Pour la société «Le suffrage des Femmes».

«La secrétaire générale,
«Hubertine Auclert».

Le premier contact des femmes revendiquant le suffrage avec la commission du suffrage universel ont lieu en novembre 1908, alors que l’on parlait à la Chambre de l’abolition de la peine de mort. Des déléguées de la Société «Le Suffrage des Femmes» furent reçues au Palais Bourbon par M. Charles Benoist président de la commission du suffrage universel qui voulut bien se charger de la pétition qui suit:

«Messieurs les Députés,

«Intéressez-vous aux femmes, décapitées devant l’urne, comme aux assassins.

«Nous vous demandons de supprimer la Mort politique qui frappe toutes les femmes, en accordant aux Françaises le Droit électoral.»

Cette pétition fut remise par M. Charles Benoist à la commission de la réforme électorale.

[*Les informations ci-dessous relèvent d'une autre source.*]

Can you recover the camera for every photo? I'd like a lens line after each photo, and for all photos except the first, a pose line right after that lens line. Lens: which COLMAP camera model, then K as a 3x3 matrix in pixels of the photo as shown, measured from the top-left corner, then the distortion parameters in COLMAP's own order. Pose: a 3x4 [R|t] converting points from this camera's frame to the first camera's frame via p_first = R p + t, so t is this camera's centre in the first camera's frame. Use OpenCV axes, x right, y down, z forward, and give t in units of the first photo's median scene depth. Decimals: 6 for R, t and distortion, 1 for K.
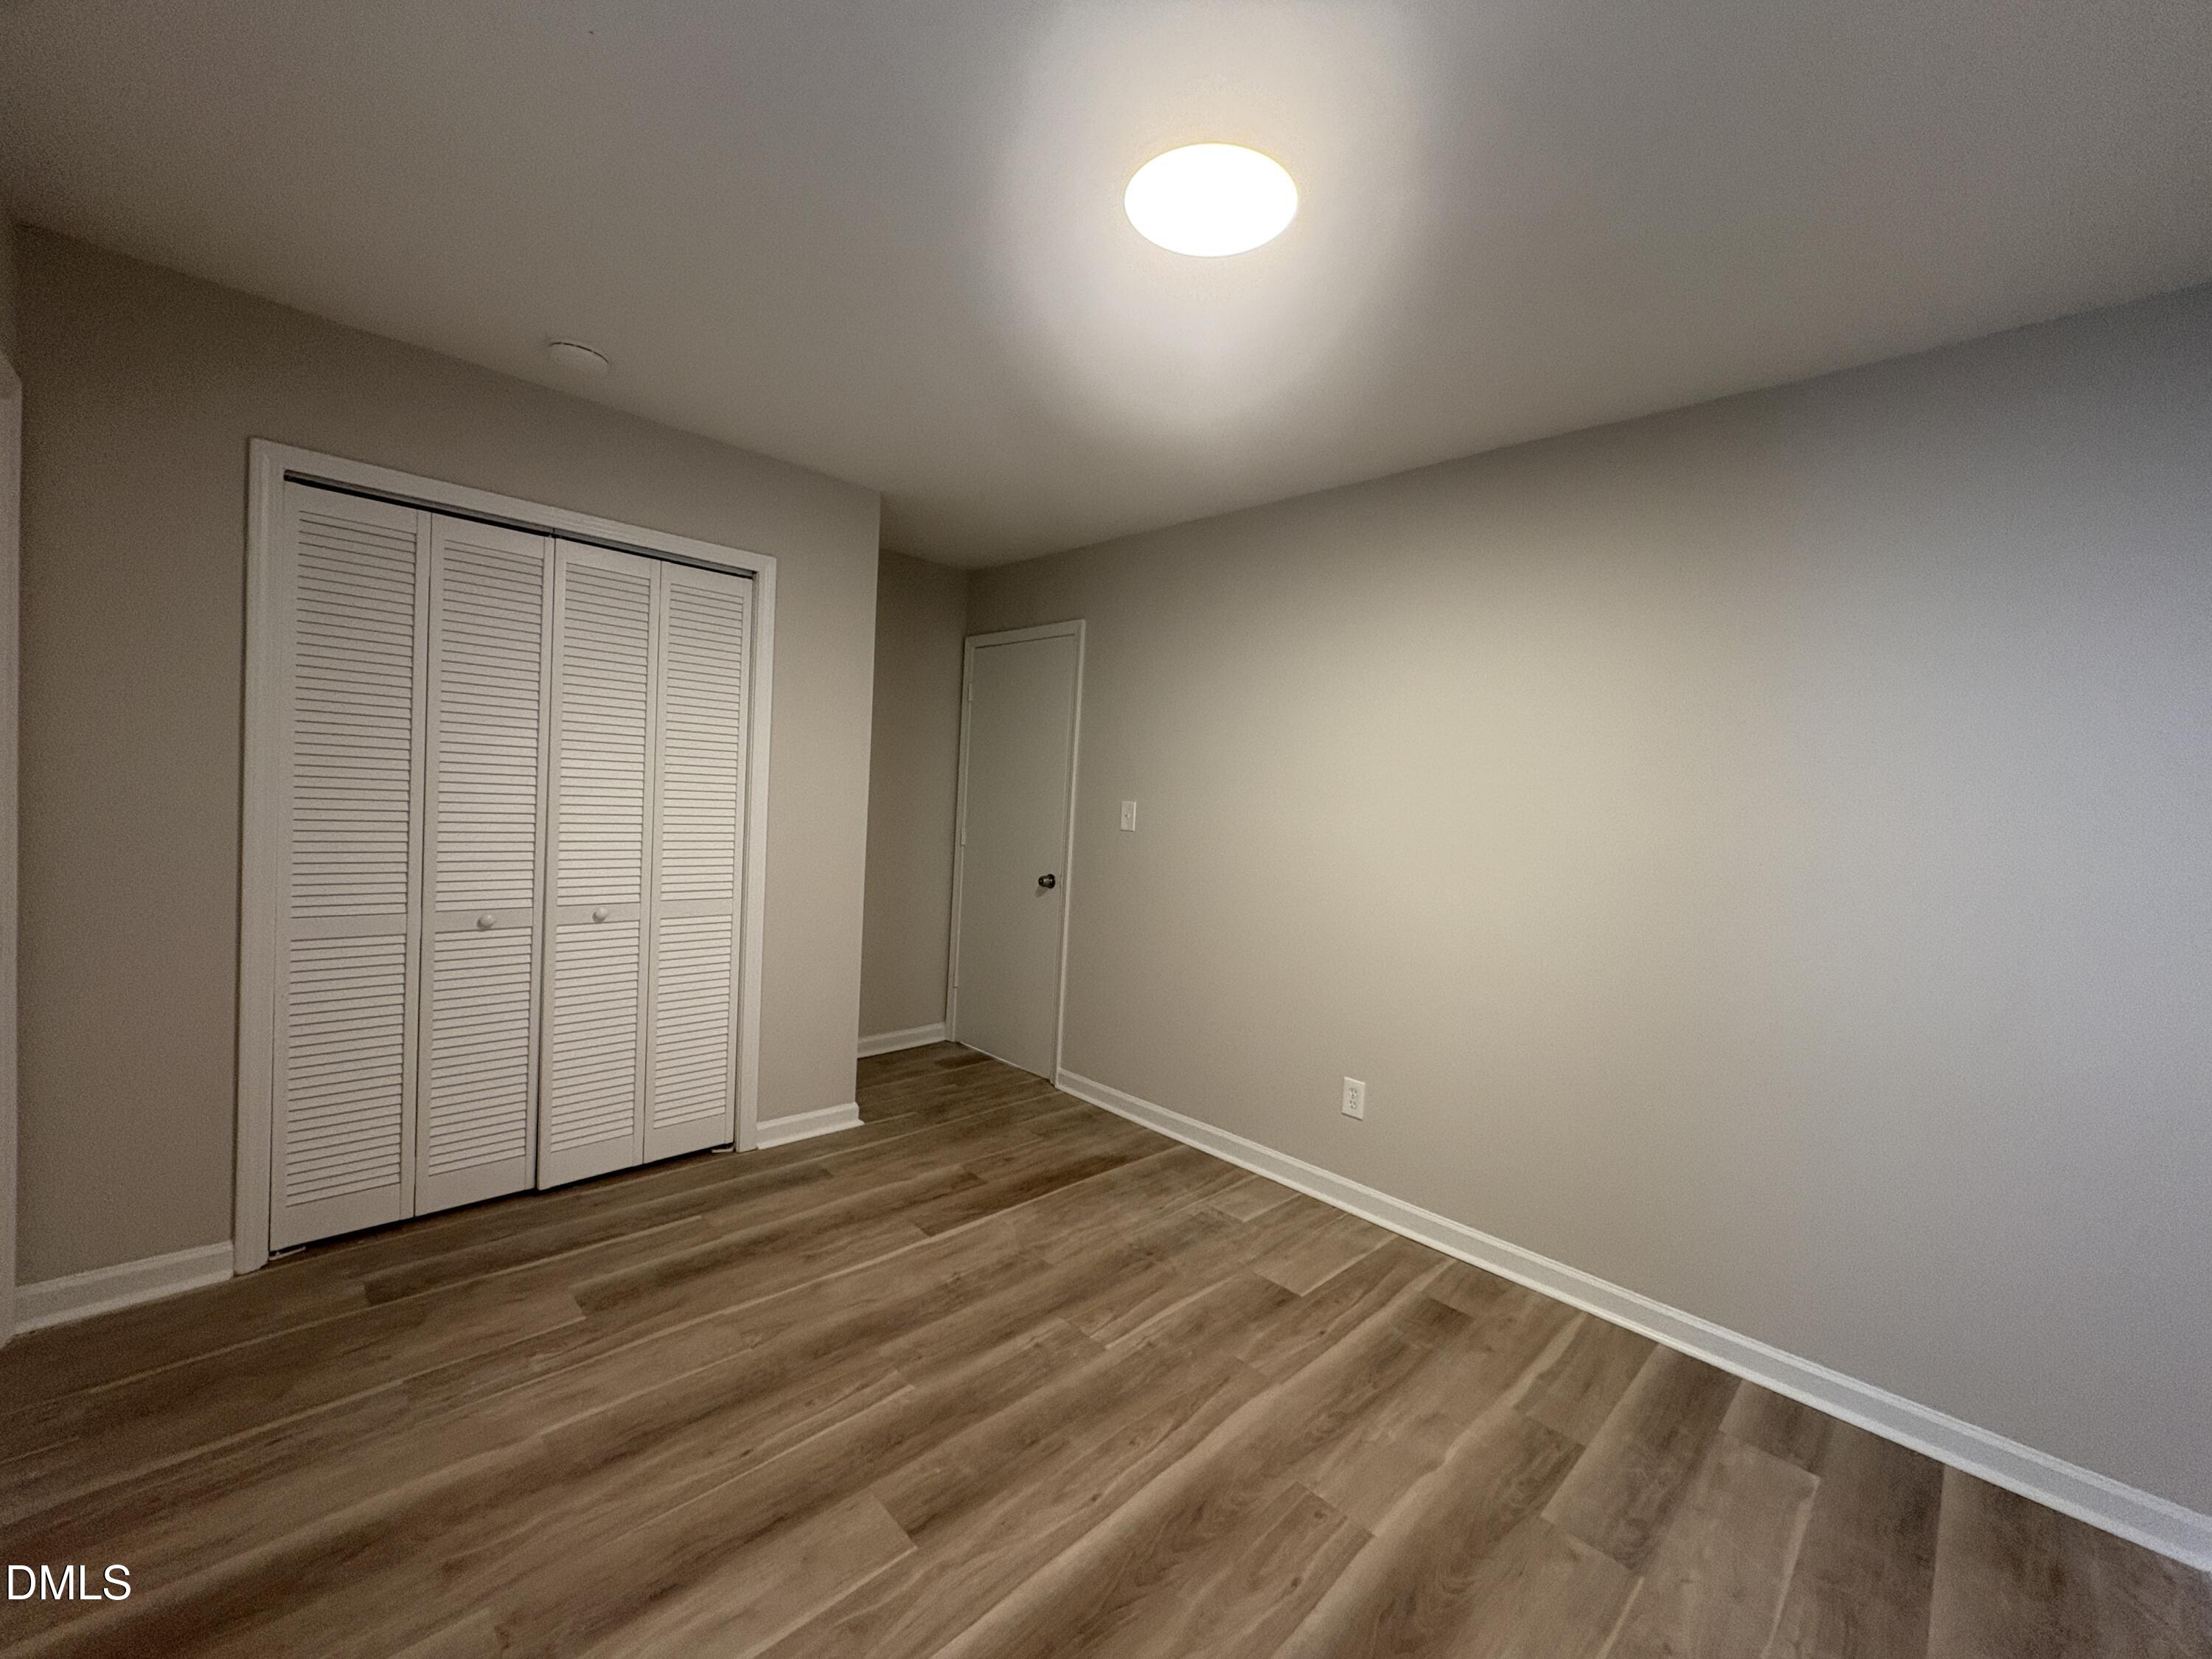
lens RADIAL K [[885.8, 0, 1105.2], [0, 885.8, 821.6], [0, 0, 1]] dist [0.000709, 0.000017]
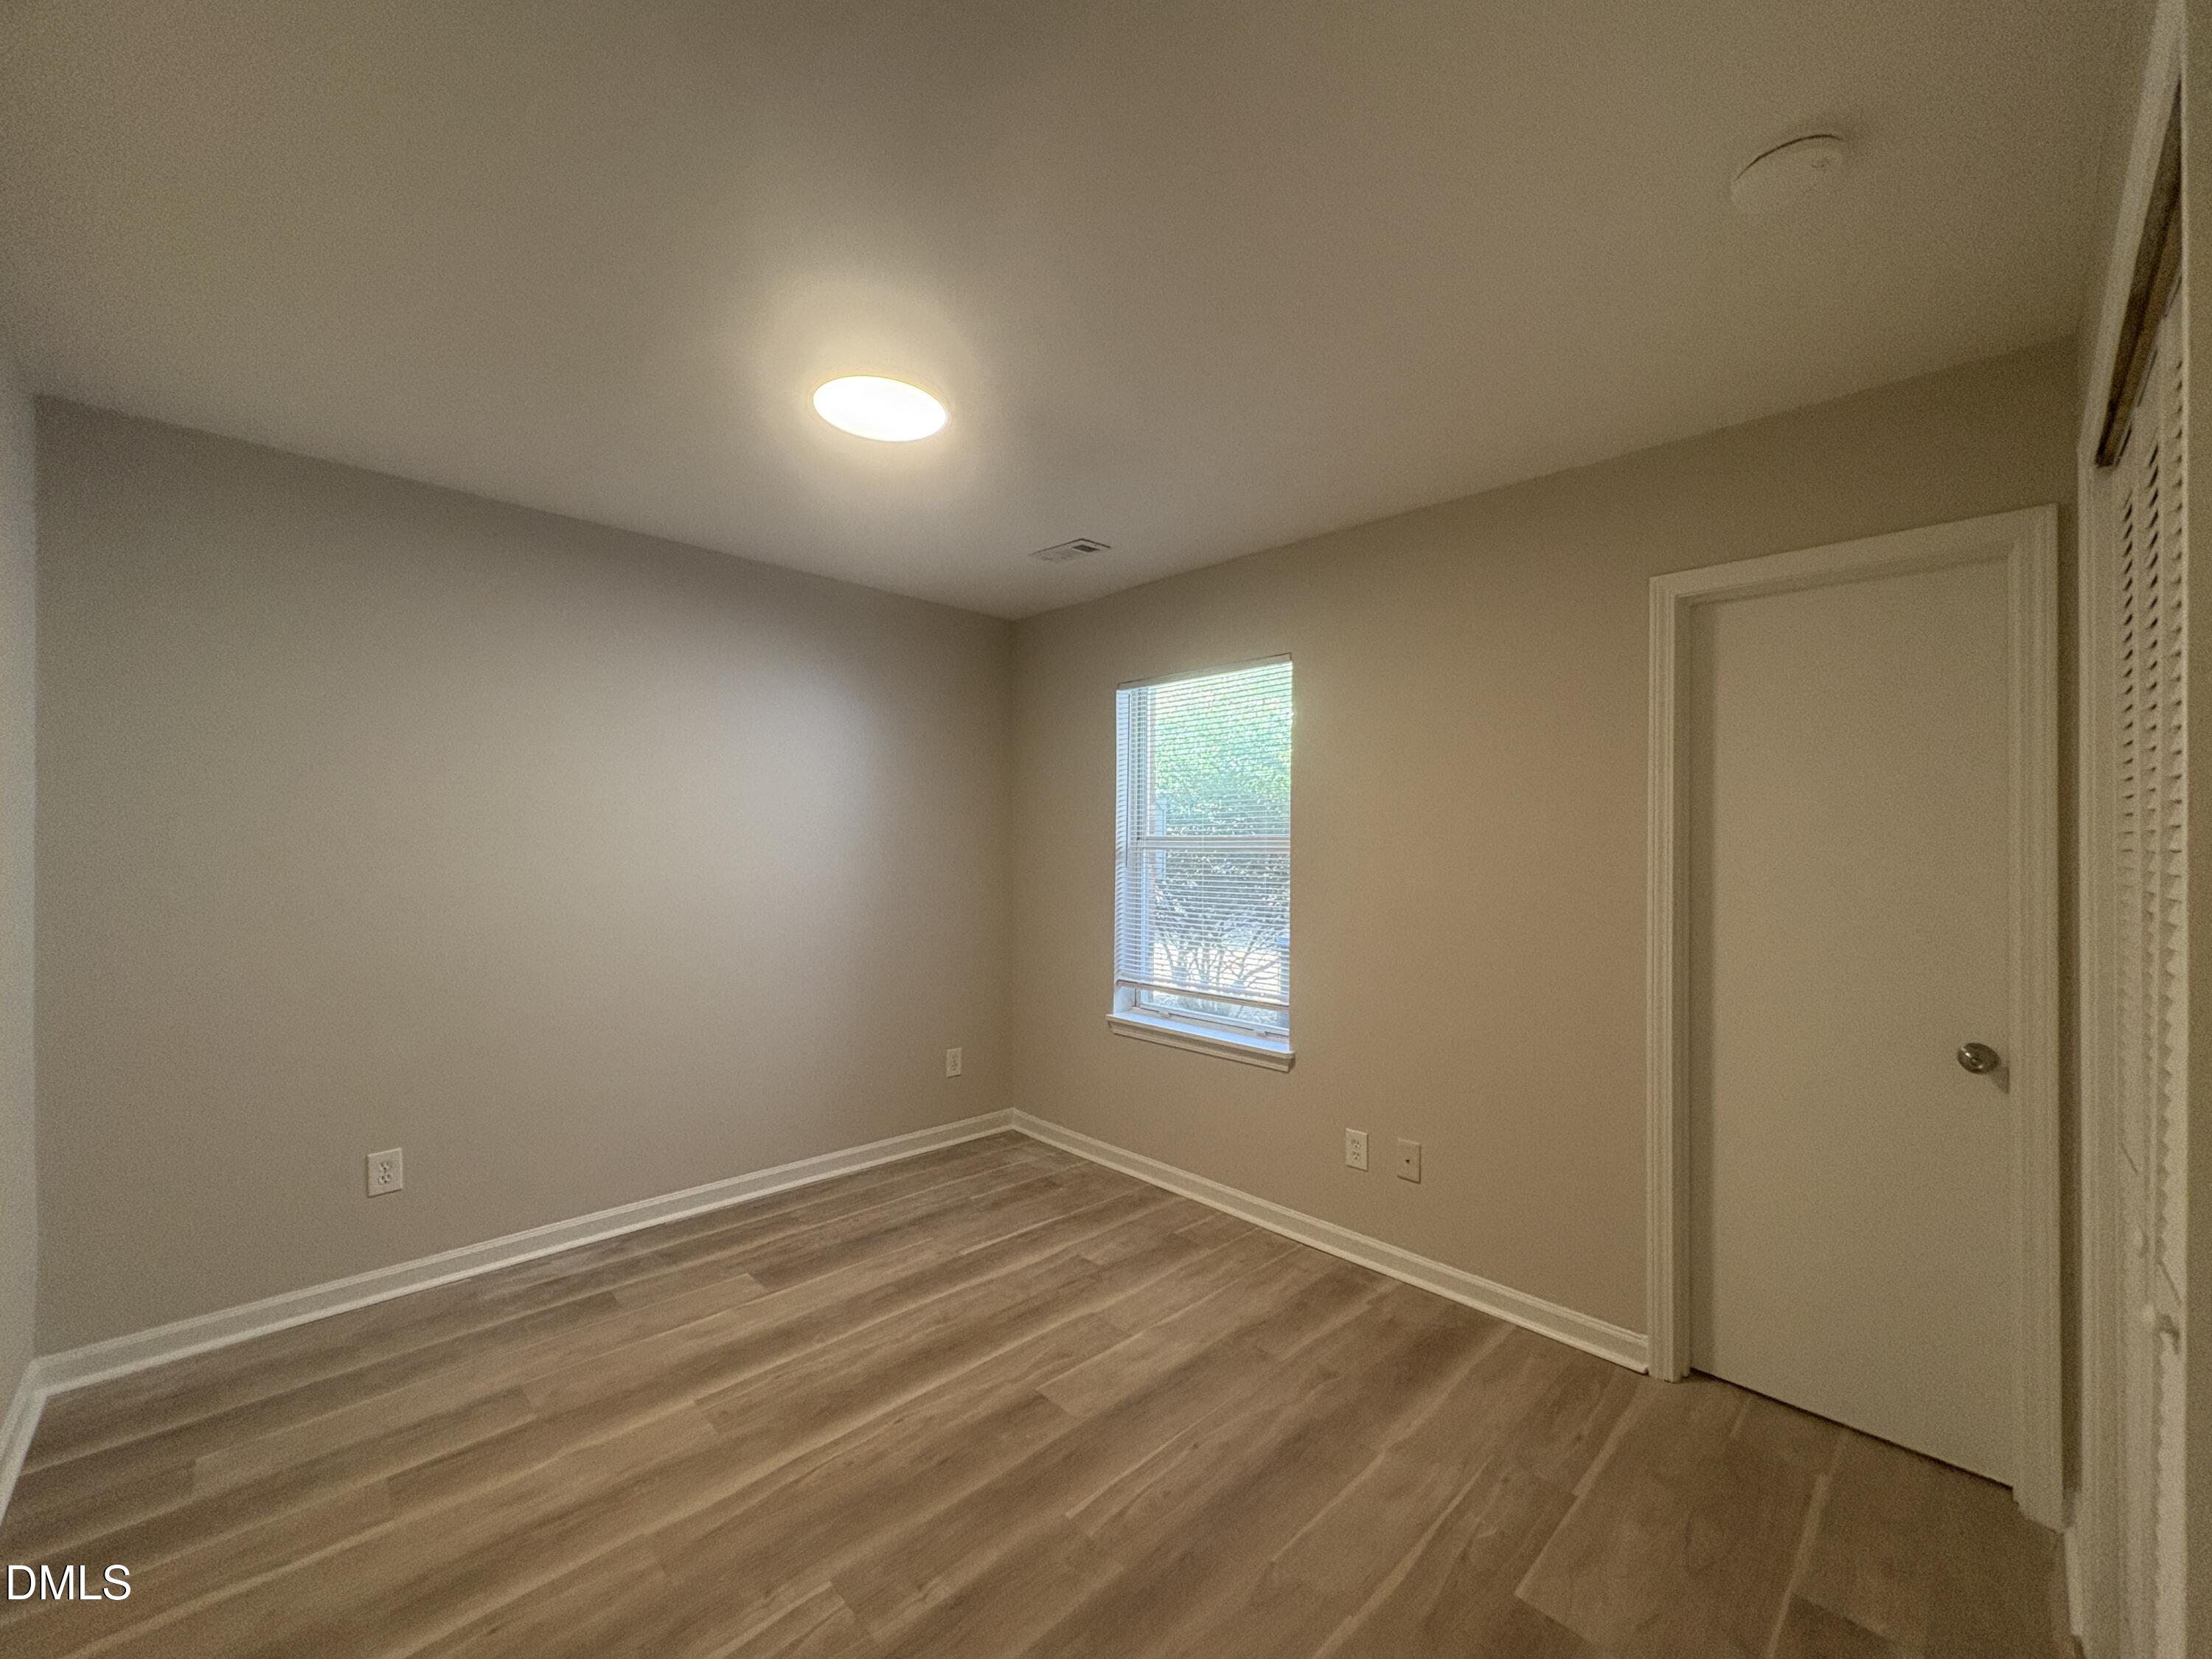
lens RADIAL K [[885.8, 0, 1105.2], [0, 885.8, 821.6], [0, 0, 1]] dist [0.000709, 0.000017]
pose [[-0.998001, -0.063045, 0.004463, -0.233607], [-0.062905, 0.997669, 0.026438, -0.115448], [-0.006119, 0.026105, -0.999640, 2.064475]]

Les journaux ont publié sans commentaires, la pétition si juste de la société «Le Suffrage» demandant aux députés de s’intéresser aux femmes devant l’urne, de supprimer la mort politique qui frappe les femmes, en accordant aux Françaises le droit électoral.

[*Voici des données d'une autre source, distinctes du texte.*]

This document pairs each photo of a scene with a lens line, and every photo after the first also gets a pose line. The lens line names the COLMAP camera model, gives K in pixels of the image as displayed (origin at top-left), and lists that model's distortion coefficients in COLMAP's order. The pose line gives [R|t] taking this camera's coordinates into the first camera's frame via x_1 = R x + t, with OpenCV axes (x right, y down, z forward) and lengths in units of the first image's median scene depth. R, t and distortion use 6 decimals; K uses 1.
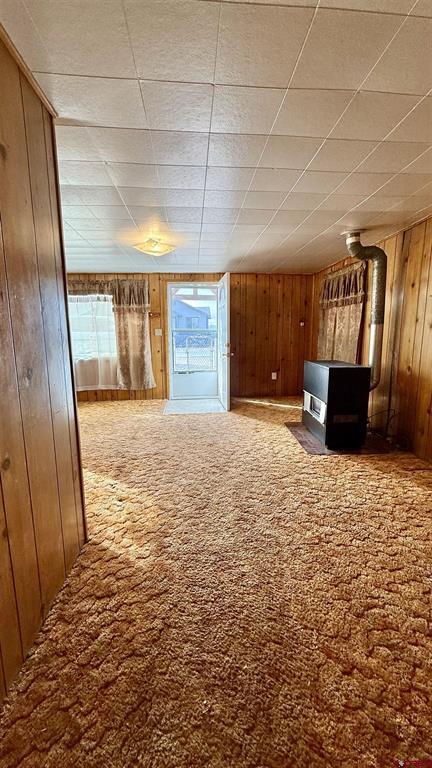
lens RADIAL K [[306.7, 0, 216.0], [0, 306.7, 383.5], [0, 0, 1]] dist [-0.000142, 0.000174]
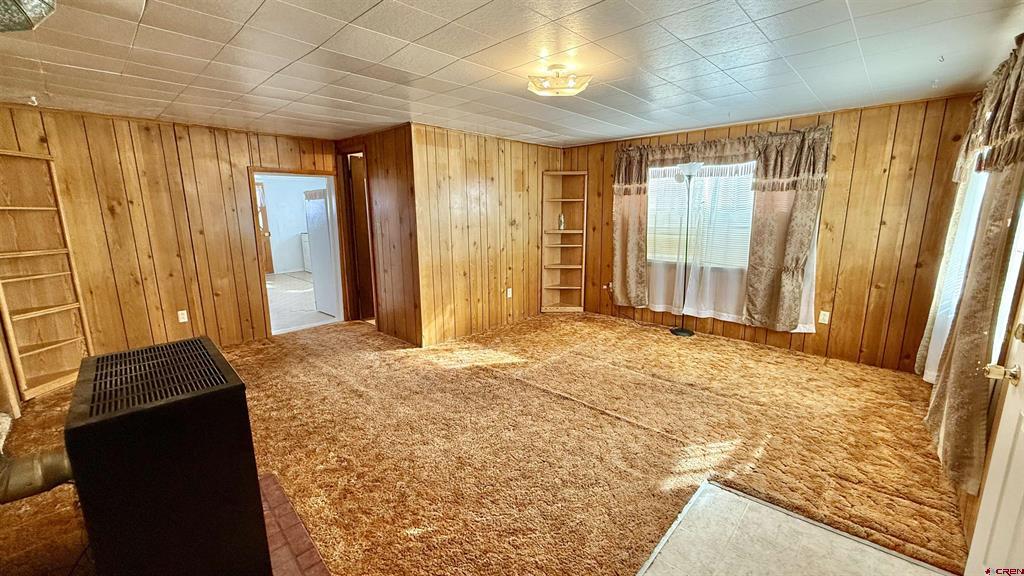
lens RADIAL K [[408.9, 0, 509.6], [0, 408.9, 288.1], [0, 0, 1]] dist [-0.000142, 0.000174]
pose [[-0.745978, 0.145859, -0.649802, 0.241013], [-0.086980, 0.946024, 0.312205, -0.211708], [0.660266, 0.289418, -0.693026, 1.010190]]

Quand, en France les femmes sont traitées comme des idiotes et des criminelles, ne participant pas à l’élaboration de la loi qui leur sera appliquée; quand les maris peuvent, sans jugement, tuer leurs épouses, en prétextant l’infidélité; quand la puissance maritale, confère à l’homme sur la femme l’autorité d’un négrier sur une esclave, on est stupéfait de voir les humanitaires au Parlement, qui restent indifférents devant les femmes suppliciées et frappées sans motifs de mort politique, s’attendrir sur les assassins.

Les humanitaires qui laissent retrancher les Françaises du droit commun n’entendent pas que l’on retranche de la vie les assassins, qui d’ailleurs ne doivent point porter la responsabilité de leurs crimes; tandis que les femmes doivent porter la responsabilité de leur sexe. C’est parce que les femmes donnent la vie qu’elles sont frappées de mort politique. Le voilà le sceau de la barbarie, qui laissera sur cette législation sa marque indélébile.